- **Dataset entries**:
Content starts

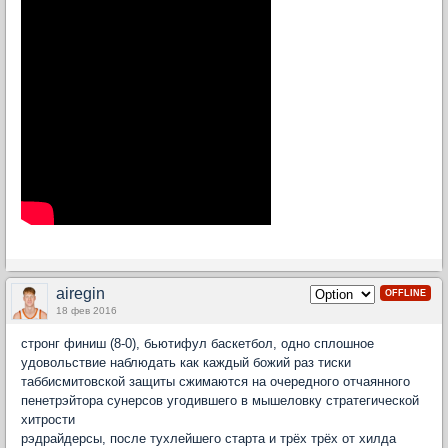
airegin
OFFLINE
18 фев 2016
стронг финиш (8-0), бьютифул баскетбол, одно сплошное
удовольствие наблюдать как каждый божий раз тиски
таббисмитовской защиты сжимаются на очередного отчаянного
пенетрэйтора сунерсов угодившего в мышеловку стратегической
хитрости
рэдрайдерсы, после тухлейшего старта и трёх трёх от хилда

Content ends

- **TASK REQUIREMENTS**:
Starting at the line with "18 фев 2016", restate each line through the end of the records, both ends included, and stop there.

- **RESULT FOR THIS TASK**:
18 фев 2016
стронг финиш (8-0), бьютифул баскетбол, одно сплошное
удовольствие наблюдать как каждый божий раз тиски
таббисмитовской защиты сжимаются на очередного отчаянного
пенетрэйтора сунерсов угодившего в мышеловку стратегической
хитрости
рэдрайдерсы, после тухлейшего старта и трёх трёх от хилда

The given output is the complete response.